Quotient Map

Definition

A function $p:(X,{\mathcal{T}}_X)\to (Y,{\mathcal{T}}_Y)$ between two topological spaces is a quotient map if it satisfies the following conditions:

• $p$ is Surjective
• $U\in {\mathcal{T}}_Y\iff p^{-1}(U)\in {\mathcal{T}}_X\text{or}(Y\setminus U)\in {\mathcal{T}}_Y\iff (X\setminus p^{-1}(U))\in {\mathcal{T}}_X$
  • Equivalent: $p\in C^0$ ($p$ is continuous) and $p$ is open or Closed Map.

Facts

Consider two quotient maps $p:X\to Y$ and $f:Y\to Z$. The composite map of the quotient maps $f\circ p$ is a quotient map

Consider a quotient map $p:(X,{\mathcal{T}}_X)\to (Y,{\mathcal{T}}_Y)$ between two topological spaces, a subset $A\subset X\text{s.t.}{p}^{-1}(p(A))$, and a function $p{|}_A:A\to p(A)$ with restricted domain. Then,

• If $A$ is either open or closed in $X$, then the function $p{|}_A$ is a quotient map $A\in {\mathcal{T}}_{\mathcal{X}}\text{or}(X\setminus A)\in {\mathcal{T}}_X⟹p{|}_A\text{is a quotient map}$
• If $p$ is either an Open Map or a Closed Map, then the function $p{|}_A$ is a quotient map.

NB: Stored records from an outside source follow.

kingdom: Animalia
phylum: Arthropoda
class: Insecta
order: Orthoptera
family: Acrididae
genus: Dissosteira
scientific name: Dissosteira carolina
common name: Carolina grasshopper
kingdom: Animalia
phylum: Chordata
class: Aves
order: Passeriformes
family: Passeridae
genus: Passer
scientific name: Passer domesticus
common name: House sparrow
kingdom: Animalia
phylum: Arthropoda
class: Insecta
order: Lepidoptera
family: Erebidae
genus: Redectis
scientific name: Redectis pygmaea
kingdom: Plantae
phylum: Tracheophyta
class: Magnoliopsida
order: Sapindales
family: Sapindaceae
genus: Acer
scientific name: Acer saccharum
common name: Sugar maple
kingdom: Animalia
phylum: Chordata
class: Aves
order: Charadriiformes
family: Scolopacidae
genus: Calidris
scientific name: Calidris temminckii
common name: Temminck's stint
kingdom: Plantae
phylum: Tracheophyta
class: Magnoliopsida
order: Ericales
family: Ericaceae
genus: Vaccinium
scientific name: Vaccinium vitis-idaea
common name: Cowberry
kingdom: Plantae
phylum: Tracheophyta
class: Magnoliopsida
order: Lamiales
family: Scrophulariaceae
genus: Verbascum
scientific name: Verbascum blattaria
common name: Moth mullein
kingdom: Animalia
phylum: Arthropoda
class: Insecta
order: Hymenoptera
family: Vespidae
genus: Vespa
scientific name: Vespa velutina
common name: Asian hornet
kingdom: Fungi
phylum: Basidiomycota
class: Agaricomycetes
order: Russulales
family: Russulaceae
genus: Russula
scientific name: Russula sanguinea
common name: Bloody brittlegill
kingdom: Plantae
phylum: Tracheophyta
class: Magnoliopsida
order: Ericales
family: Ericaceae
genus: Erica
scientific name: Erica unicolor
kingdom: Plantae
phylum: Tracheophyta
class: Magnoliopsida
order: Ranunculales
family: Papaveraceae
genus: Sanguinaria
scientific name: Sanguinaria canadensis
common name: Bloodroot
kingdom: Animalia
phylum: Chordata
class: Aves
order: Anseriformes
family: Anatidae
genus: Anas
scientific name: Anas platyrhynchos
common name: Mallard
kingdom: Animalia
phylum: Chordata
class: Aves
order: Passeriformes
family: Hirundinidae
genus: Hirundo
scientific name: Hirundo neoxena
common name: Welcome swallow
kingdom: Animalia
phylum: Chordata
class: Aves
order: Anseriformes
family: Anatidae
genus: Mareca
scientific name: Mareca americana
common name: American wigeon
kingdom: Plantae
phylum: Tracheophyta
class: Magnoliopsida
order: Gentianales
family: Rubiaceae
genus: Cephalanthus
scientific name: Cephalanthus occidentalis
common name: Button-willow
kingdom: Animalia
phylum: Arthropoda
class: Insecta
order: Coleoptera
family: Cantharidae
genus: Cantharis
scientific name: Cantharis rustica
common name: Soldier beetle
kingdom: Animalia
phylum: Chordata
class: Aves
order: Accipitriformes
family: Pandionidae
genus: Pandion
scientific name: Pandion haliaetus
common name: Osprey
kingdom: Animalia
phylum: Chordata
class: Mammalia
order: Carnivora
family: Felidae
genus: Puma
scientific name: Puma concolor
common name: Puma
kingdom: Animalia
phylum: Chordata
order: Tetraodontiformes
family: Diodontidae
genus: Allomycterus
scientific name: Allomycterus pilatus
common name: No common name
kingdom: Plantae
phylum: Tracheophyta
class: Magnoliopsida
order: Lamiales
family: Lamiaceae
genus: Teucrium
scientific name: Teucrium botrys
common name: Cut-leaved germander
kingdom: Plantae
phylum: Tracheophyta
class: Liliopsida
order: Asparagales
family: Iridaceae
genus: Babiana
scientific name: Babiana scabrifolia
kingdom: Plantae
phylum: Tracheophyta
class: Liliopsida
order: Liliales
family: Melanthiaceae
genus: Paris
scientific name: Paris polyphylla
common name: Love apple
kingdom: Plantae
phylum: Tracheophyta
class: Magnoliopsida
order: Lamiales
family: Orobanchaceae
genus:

Consider a quotient map $p:(X,{\mathcal{T}}_X)\to (Y,{\mathcal{T}}_Y)$, and a function $g:(X,{\mathcal{T}}_X)\to (Z,{\mathcal{T}}_Z)$ satisfying $\forall y\in Y,g{|}_{p^{-1}}(\{y\})=c$ where $c$ is a constant, between topological spaces. Then,

• There exists a function such that the composite function $f\circ p$ is equal to $g$ $\exists f:(Y,{\mathcal{T}}_Y)\to (Z,{\mathcal{T}}_Z)\text{s.t.}f\circ p=g$
• $f$ is continuous if and only if $g$ is continuous $f\in C^0\iff g\in C^0$
• $f$ is a quotient map $\iff$ $g$ is a quotient map

Consider a Surjective continuous map $g:(X,{\mathcal{T}}_X)\to (Z,{\mathcal{T}}_Z)$ between topological spaces, and a Partition $X^{\ast }=\{g^{-1}(\{z\})|z\in Z\}$. We can generate a Quotient Topology ${\mathcal{T}}_q$ with the map $q$ that maps each point $x\in X$ to its Equivalence Class $[x]$ in $X^{\ast }$. Then,

• There exists a Bijective continuous map $f:X^{\ast }\to Z$ and $f$ is a Homeomorphism if and only if $g$ is a quotient map.
• If $Z$ is Hausdorff Space then $X^{\ast }$ is Hausdorff Space.